Informativ und unterhaltsam sind auch die ständigen Rubriken: Im Porträt gibt Christopher Lutz Einblicke in die Arbeitsweise eines Großmeisters: Er erklärt, warum man besser spielt und öfter gewinnt, wenn man die Geheimnisse der Prophylaxe entschlüsselt und verrät, wie er Eröffnungen studiert.

Konstantin Landa, einer der stärksten in Deutschland lebenden Spieler und in der Vergangenheit kurze Zeit Nummer Eins der Deutschen Rangliste, stellt seine Lieblingspartie vor: ein Sieg gegen seinen Lehrmeister Kasparow, mit dem er sich die weitere Förderung in der Botwinnik-Kasparow Schachschule sicherte.

Mit der vorliegenden Ausgabe beginnt eine neue Rubrik, die von dem Wiener Autorenteam Ernst Strouhal und Michael Ehn betreut wird.

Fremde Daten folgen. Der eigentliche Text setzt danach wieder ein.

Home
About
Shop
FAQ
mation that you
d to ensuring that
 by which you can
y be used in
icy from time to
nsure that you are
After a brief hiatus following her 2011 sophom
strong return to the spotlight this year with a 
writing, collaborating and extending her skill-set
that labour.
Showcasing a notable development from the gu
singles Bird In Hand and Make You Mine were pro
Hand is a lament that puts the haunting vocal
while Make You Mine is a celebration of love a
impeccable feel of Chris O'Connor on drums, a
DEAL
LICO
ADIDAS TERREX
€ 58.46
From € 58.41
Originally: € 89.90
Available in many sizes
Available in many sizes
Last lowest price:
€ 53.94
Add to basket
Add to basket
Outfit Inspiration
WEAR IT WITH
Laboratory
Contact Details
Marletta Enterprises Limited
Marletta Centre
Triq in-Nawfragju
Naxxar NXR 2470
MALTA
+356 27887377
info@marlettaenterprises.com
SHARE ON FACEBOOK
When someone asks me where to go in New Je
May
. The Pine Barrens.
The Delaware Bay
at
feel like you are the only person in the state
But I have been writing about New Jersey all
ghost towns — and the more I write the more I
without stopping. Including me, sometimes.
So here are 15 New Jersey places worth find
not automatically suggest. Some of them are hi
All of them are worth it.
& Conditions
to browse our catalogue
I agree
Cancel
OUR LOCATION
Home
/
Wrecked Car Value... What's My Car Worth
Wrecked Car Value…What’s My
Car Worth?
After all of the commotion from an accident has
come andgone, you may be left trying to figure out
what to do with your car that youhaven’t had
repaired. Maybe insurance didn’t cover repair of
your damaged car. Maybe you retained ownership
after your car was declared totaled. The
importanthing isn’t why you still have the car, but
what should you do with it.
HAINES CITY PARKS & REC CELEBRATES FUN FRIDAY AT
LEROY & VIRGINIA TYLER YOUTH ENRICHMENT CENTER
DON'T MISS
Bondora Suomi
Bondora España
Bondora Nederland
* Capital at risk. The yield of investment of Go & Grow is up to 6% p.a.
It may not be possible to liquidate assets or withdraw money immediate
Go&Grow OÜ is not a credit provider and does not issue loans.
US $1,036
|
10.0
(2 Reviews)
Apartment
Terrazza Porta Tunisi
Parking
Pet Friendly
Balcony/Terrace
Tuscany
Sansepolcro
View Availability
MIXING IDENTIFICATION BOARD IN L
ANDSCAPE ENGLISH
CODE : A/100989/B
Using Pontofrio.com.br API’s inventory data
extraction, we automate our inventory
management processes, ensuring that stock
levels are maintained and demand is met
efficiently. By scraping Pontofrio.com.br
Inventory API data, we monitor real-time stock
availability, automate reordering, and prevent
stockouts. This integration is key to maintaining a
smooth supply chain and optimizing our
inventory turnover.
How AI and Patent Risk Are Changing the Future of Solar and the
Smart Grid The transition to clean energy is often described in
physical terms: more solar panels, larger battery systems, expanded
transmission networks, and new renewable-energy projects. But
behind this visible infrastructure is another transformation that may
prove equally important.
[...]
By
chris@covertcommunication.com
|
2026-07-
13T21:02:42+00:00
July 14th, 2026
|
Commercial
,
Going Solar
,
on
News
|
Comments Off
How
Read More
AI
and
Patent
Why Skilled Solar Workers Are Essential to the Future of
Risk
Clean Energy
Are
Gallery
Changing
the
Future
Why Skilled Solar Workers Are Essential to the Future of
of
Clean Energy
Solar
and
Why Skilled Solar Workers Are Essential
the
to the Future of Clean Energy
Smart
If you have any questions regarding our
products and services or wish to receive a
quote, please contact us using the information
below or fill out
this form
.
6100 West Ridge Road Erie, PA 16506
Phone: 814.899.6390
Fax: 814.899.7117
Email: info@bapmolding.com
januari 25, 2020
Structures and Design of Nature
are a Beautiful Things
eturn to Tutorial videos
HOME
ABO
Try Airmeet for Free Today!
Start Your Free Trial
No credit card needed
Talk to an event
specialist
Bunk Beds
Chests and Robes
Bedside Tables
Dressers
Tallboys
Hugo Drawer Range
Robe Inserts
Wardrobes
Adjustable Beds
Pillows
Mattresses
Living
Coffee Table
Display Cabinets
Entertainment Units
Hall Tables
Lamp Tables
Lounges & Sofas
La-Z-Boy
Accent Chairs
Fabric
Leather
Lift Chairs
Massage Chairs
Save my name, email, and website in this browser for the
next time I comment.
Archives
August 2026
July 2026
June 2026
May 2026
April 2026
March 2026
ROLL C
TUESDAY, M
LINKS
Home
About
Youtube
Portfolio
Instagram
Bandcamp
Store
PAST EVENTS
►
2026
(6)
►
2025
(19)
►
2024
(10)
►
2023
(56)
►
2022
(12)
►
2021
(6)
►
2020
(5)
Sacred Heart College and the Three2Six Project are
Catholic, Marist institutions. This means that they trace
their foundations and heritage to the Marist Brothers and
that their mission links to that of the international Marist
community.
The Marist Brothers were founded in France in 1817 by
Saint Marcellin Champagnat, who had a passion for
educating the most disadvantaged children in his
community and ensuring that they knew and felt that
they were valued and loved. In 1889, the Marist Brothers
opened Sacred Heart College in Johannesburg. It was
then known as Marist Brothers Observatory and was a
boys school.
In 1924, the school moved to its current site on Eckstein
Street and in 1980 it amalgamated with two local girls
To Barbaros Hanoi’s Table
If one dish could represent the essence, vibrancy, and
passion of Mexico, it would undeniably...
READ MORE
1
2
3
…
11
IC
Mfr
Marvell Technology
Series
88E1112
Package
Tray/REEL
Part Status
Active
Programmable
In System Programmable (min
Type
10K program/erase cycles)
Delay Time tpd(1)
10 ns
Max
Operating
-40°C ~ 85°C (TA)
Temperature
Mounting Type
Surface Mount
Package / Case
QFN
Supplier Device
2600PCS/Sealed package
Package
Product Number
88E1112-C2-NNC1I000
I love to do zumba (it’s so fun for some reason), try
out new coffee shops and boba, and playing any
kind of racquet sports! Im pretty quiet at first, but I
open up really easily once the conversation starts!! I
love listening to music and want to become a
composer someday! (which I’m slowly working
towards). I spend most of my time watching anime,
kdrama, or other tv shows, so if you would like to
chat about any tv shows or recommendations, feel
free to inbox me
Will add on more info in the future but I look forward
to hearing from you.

Hier werden Personen gewürdigt, die den Lauf der Schachgeschichte vielleicht nicht maßgeblich bestimmt haben, in ihrem Bereich aber bedeutend waren.

Für Kontakte, Informationen, Bildmaterial und Hinweise danken wir allen, die uns unterstützt haben, aber ganz besonders Carsten Hensel, Pit Schulenburg und dem immer hilfreichen Pressesprecher der Dortmunder Schachtage, Rolf Behovits.